Castillo venceu as eleições com apenas 44 mil votos de vantagem sobre Keiko - que denunciou uma suposta "fraude", mas não apresentou provas concretas - e só terá a minoria em um Congresso dividido e em grande parte constituído por grupos de direita.

"O grande desafio político será um Congresso onde ele não terá maioria e que, claramente, não está apenas em oposição.
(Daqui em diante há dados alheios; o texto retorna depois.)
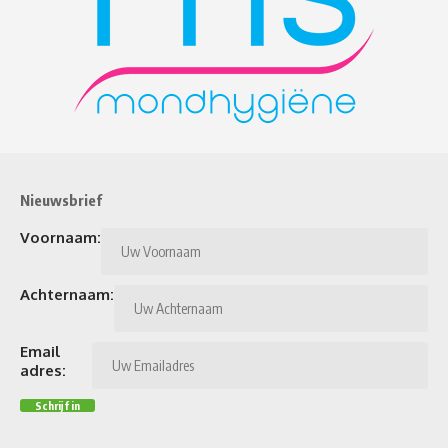
Nieuwsbrief
Voornaam:
Achternaam:
Email
adres:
Muitos acreditam que ele é um presidente ilegítimo", disse a analista Gelin Espinoza à Agência Efe.

Neste cenário, o cientista político Sandro Venturo disse que o presidente terá de "tomar decisões cruciais sobre o perfil político do seu governo", que se baseia em uma proposta de esquerda que oscila entre o centro conservador e o marxismo ortodoxo da ideologia do seu partido, o Peru Livre.

"Estamos em um cenário de grande fragmentação política. A direita está dividida, a esquerda está dividida, apesar do entusiasmo. Em geral, existe uma grande lacuna entre o Estado e a sociedade", disse Venturo.

OS DESAFIOS DO PODER.

Após a polarização que o Peru enfrentou nos últimos meses, com uma campanha que acusou Castillo de ser "comunista" e "chavista", principalmente por ter proposto a convocação de uma Assembleia Constituinte e a mudança do sistema econômico, alguns analistas acreditam que o Congresso pode muito bem tentar retirá-lo do cargo, como aconteceu em 2020, com Martín Vizcarra.
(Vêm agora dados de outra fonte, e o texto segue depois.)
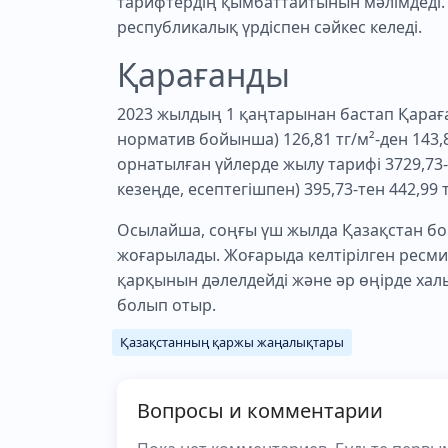
тарифтердің қымбаттайтынын мәлімдеді. 
республикалық үрдіспен сәйкес келеді.
Қарағанды
2023 жылдың 1 қаңтарынан бастап Қараға
норматив бойынша) 126,81 тг/м²-ден 143,80 
орнатылған үйлерде жылу тарифі 3729,73-т
кезеңде, есептегішпен) 395,73-тен 442,99 
Осылайша, соңғы үш жылда Қазақстан бо
жоғарылады. Жоғарыда келтірілген ресми
қарқынын дәлелдейді және әр өңірде халық
болып отыр.
Қазақстанның қаржы жаңалықтары
Вопросы и комментарии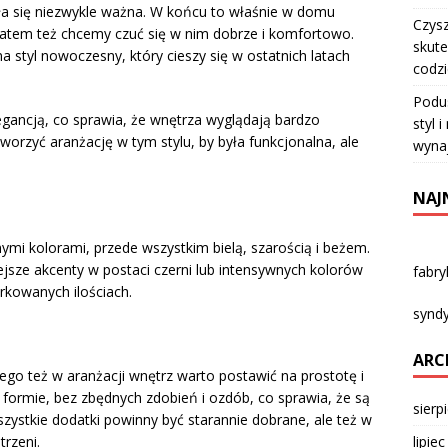
ała się niezwykle ważna. W końcu to właśnie w domu
Czysz
atem też chcemy czuć się w nim dobrze i komfortowo.
skute
a styl nowoczesny, który cieszy się w ostatnich latach
codz
Podu
egancją, co sprawia, że wnętrza wyglądają bardzo
styl 
tworzyć aranżację w tym stylu, by była funkcjonalna, ale
wyna
NAJ
mi kolorami, przede wszystkim bielą, szarością i beżem.
jsze akcenty w postaci czerni lub intensywnych kolorów
fabr
arkowanych ilościach.
syndy
ARC
tego też w aranżacji wnętrz warto postawić na prostotę i
formie, bez zbędnych zdobień i ozdób, co sprawia, że są
sierp
szystkie dodatki powinny być starannie dobrane, ale też w
lipie
trzeni.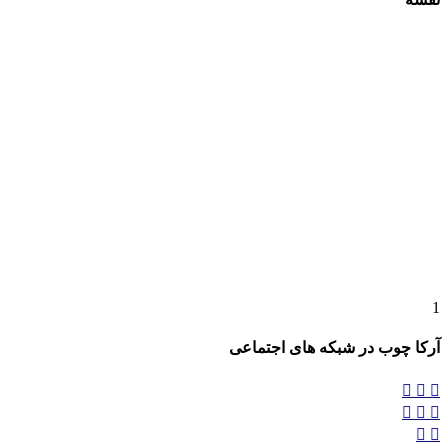
ب در شبکه های اجتماعی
Outro obstáculo é a forte oposição que as elites demonstraram à sua eleição e as exigências dos políticos e empresários para que Castillo estabeleça pactos que assegurem a continuidade do sistema econômico.

"O poder econômico também buscará colocar uma série de obstáculos no caminho de Castillo para que ele ceda, e este é outro grande desafio que ele enfrenta", pontuou Espinoza.

Além disso, Venturo ressaltou que o governante enfrentará o desafio individual de firmar a sua liderança política, algo que disse não ter mostrado durante a campanha eleitoral, quando "não conseguiu reunir uma boa equipe técnica para apresentar propostas claras da sua própria posição política de maneira oportuna".

"Se ele não pôde fazer uma boa campanha, a questão legítima é: poderá ele liderar um bom governo?", questionou, antes de afirmar que Castillo ganhou as eleições "apesar de ele mesmo e graças às fraquezas de Keiko", que tem grande rejeição.

PANDEMIA E ECONOMIA.

Além de esclarecer dúvidas sobre a sua ação política, lidar com uma oposição agressiva e definir os principais eixos da sua administração, Castillo ainda não deixou claro como lidará com a crise sanitária e econômica causada pela pandemia de covid-19.

Com mais de 2 milhões de casos e quase 200 mil mortes no Peru, a pandemia expôs um sistema de saúde deficiente e mal organizado e também atingiu uma economia que se manteve estável até 2019, mas em apenas um ano caiu quase 11%, aumentando a pobreza e a desigualdade.

"Pedro Castillo agora está sendo confrontado com a forma de retomar a economia do país, buscando também o que prometeu tanto na sua campanha: uma economia popular. Penso que é um desafio importante encontrar esse equilíbrio", acrescentou Espinoza.

A atual gestão transitória, presidida por Francisco Sagasti durante oito meses, também o deixa com o grande desafio de terminar o processo de vacinação contra a covid-19, que ainda pode desencadear uma terceira onda no país, de acordo com muitos especialistas.

O FUTURO IMEDIATO.

O que acontecerá no Peru a partir de 28 de julho ainda é "uma incógnita" para Venturo, para quem tudo dependerá, em grande parte, dos "gestos" que Castillo fará para permitir que esta incerteza "seja substituída pela governabilidade".

O cientista político também destacou que existe "um simbolismo muito forte" no fato de Castillo, um professor de escola rural e do campo, "receber o mandato popular" no mesmo dia em que o país celebrará 200 anos de independência.

Espinoza concordou com o forte simbolismo desta posse e recordou que Castillo prometeu "colocar um fim aos privilégios de alguns e propõe um país de mais oportunidades", no qual todos os peruanos tenham "os mesmos direitos".